A 55-year-old dentist earning $220,000 today with a current superannuation balance of $1,400,000 would reach the $3 million threshold by the time they retire at age 65.

Further, we have inflation currently at 7.8% and there is a strong possibility inflation may continue to run for some more years at 4%. This seriously erodes the $3 million cap and its capacity to produce the required retirement income given real investment returns after inflation may only be 1 or 2%, assuming a 6% total investment return and 4% inflation and investment costs.

Two weeks ago, when this idea was first floated, the threshold was mooted to be $5 million and that seemed to be the Government and Industry’s consensus.

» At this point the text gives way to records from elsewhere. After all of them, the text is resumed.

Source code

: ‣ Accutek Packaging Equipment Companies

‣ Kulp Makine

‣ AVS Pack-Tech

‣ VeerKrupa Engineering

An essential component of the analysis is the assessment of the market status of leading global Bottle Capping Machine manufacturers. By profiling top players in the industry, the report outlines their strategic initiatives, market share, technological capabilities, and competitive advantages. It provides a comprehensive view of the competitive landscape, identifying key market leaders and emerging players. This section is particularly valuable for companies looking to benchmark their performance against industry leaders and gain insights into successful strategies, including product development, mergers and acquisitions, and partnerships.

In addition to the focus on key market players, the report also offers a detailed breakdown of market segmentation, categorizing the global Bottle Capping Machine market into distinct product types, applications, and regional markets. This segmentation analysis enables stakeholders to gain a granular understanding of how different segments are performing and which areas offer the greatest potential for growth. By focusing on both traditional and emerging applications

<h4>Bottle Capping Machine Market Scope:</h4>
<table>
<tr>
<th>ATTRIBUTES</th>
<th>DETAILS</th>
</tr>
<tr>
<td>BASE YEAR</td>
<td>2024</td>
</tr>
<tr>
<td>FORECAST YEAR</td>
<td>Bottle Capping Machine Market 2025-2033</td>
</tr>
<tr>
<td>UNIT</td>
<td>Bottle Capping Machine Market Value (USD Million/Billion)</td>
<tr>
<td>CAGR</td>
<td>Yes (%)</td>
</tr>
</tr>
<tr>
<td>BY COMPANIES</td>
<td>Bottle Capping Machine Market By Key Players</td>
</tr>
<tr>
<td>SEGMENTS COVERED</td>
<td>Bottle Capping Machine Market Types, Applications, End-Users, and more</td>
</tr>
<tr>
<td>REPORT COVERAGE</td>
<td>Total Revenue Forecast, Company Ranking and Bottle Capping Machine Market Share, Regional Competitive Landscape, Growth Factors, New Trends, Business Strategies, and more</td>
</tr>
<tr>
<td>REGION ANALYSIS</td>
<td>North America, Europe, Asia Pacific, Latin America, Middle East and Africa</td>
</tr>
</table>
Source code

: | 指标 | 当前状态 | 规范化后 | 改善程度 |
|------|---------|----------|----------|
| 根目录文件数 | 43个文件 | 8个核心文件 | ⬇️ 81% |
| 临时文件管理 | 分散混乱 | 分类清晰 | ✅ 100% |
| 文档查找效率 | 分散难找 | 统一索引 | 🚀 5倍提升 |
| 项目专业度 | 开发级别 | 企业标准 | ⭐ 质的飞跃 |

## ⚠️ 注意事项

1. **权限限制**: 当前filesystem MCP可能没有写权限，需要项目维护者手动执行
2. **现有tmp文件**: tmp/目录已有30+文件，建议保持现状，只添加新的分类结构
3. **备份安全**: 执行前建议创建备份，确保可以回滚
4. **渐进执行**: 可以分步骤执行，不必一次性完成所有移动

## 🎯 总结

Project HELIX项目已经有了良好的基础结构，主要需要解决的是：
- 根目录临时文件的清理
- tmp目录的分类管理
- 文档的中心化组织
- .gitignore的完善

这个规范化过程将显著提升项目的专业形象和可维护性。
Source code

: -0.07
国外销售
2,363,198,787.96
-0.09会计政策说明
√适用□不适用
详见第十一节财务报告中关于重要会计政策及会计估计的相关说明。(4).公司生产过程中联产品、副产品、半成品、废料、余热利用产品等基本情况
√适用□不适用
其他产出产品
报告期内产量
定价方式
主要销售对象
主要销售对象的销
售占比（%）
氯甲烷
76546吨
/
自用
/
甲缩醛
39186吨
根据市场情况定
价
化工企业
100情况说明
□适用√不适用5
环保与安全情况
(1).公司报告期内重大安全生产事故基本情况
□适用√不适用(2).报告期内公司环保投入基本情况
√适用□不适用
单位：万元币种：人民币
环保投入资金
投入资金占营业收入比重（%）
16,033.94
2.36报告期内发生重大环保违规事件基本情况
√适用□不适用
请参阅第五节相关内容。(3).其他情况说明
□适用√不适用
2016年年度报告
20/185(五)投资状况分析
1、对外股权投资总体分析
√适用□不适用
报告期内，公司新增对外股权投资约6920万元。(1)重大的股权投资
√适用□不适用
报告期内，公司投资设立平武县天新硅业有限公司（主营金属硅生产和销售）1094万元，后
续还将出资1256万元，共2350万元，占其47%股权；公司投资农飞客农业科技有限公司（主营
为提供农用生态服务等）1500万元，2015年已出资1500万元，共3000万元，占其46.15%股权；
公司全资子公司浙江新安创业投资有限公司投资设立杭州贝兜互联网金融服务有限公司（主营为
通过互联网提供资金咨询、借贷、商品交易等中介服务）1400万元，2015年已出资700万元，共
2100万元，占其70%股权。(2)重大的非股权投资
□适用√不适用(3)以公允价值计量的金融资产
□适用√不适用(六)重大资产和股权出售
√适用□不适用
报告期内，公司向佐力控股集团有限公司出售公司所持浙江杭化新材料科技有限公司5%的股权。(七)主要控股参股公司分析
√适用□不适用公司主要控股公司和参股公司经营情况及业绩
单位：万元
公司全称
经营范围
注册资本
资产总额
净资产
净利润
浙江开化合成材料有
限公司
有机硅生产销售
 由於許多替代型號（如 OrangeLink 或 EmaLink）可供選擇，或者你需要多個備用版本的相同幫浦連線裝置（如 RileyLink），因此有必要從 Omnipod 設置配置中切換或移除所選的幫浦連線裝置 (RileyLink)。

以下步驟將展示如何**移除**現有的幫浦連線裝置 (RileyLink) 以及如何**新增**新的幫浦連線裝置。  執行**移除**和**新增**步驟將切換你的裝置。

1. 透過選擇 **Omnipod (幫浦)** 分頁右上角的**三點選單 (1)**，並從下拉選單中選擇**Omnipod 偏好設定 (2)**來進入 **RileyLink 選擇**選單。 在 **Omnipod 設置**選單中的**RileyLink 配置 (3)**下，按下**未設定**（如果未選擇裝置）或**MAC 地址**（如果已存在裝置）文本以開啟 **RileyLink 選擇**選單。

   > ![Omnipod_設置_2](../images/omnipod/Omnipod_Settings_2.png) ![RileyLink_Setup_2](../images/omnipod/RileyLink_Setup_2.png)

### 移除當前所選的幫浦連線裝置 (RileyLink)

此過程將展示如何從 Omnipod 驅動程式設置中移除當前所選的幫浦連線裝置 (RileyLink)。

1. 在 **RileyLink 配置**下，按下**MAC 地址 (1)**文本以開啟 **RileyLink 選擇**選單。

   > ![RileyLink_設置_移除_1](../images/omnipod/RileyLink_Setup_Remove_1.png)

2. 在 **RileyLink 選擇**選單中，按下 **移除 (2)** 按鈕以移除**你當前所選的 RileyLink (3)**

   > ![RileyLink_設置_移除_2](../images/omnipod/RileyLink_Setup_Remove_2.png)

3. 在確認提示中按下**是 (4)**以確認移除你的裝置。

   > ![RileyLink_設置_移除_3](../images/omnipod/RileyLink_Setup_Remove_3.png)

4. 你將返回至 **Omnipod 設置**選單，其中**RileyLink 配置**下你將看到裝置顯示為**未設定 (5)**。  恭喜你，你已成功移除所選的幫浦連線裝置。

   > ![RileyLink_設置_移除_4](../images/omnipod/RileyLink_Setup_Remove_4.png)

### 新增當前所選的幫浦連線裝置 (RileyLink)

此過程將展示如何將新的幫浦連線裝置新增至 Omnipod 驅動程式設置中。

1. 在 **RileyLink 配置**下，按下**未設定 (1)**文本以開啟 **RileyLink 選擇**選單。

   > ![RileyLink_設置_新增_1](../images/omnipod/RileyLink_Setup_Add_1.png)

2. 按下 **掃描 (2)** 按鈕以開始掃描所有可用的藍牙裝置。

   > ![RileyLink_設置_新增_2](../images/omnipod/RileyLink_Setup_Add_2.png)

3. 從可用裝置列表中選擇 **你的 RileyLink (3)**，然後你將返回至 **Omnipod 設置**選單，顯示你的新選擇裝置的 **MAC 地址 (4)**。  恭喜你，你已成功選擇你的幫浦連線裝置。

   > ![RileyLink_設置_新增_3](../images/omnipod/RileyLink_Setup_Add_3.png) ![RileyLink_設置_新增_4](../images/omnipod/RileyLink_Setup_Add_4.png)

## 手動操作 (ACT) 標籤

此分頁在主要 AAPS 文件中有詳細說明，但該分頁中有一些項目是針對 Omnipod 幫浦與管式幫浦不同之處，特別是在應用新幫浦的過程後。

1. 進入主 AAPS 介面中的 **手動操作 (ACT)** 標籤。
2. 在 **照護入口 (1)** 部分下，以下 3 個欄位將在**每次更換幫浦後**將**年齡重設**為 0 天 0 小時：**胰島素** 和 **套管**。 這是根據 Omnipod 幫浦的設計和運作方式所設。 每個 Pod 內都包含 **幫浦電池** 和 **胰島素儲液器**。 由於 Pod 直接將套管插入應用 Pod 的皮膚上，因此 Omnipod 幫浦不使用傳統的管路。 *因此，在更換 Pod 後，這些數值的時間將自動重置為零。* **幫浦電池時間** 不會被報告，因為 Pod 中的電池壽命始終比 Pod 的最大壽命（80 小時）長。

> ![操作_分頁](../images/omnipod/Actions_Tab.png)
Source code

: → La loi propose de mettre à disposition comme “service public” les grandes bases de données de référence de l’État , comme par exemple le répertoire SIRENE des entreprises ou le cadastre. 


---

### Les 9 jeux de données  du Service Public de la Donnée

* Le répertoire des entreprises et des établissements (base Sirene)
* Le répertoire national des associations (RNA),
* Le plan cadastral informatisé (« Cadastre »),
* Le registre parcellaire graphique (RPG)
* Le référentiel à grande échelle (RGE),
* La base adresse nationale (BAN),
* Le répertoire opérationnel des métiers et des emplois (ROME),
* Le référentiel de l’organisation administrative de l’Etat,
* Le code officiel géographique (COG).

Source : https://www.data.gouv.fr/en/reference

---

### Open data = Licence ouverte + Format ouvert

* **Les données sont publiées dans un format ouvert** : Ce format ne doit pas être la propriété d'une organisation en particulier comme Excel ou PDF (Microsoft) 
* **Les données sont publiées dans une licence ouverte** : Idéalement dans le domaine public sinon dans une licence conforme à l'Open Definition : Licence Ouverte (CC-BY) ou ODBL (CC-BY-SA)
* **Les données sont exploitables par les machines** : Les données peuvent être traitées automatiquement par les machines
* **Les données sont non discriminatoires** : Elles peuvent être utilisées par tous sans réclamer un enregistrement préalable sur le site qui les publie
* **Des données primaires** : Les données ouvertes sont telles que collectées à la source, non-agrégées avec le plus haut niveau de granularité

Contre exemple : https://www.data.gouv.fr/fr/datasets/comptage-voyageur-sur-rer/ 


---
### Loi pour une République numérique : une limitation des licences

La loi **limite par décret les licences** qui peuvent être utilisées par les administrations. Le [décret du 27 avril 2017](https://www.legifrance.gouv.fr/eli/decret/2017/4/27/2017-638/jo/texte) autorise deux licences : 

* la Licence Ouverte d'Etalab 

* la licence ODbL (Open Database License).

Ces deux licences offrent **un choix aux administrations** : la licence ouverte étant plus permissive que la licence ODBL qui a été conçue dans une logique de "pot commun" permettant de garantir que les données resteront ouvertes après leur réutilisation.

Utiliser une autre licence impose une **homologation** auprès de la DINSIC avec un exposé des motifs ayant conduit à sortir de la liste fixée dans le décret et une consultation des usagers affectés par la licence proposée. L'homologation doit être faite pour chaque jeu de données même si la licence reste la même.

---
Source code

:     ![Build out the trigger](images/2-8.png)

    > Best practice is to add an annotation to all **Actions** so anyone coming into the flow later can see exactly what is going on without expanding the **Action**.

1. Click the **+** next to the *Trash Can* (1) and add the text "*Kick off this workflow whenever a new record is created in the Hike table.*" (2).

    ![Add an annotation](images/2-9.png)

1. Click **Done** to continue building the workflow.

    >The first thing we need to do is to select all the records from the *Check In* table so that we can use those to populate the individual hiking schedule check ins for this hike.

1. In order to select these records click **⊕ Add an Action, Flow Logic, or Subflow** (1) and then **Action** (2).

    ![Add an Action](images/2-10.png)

Last weekend they announced $ 3million as the threshold and as the proposed policy. It seems like a lot of discussion has occurred behind closed doors over that weekend.

The second concern and a major one is the proposed inclusion of all unrealized gains and losses as part of the calculation of an individual’s earnings for tax assessments. This has not been done before in the tax landscape. The Government is seeking to apply capital gains tax on an asset before it has been sold and the profit actually realized.

Many superannuation trustees invest in assets for the long term. Often these assets are unlisted such as private equity or physical property. Many of our Business owners operate their businesses out of commercial or industrial premises owned by their superannuation fund. In some cases, these assets can stay dormant for a number of years and then suddenly revalue. Applying a 30% tax on the notional rise of a commercial property would lead to unintended and unjustified consequences ie the Trustees don’t have the monies to pay the tax and have to sell their commercial or industrial property to pay the tax.

I am not opposed to the imposition of a threshold on concessionally taxed super assets. But I am opposed to the $3 million threshold. It was always too low and add to it the non-indexing and we have allowed another stealth tax to be created.

I opposed the franking credit tax some years ago and I see this is also being revisited by the Government, (they are launching legislation in Parliament as we speak). By the way, the greatest beneficiaries of franking credits are retirees over the age of 75!

Further, I am surprised that the Government has not learned that piecemeal policy changes by previous Governments create a patch work quilt effect is not a calculated and mature approach to the serious business of reconstructing a Retirement Incomes Policy which so many Australians depend upon.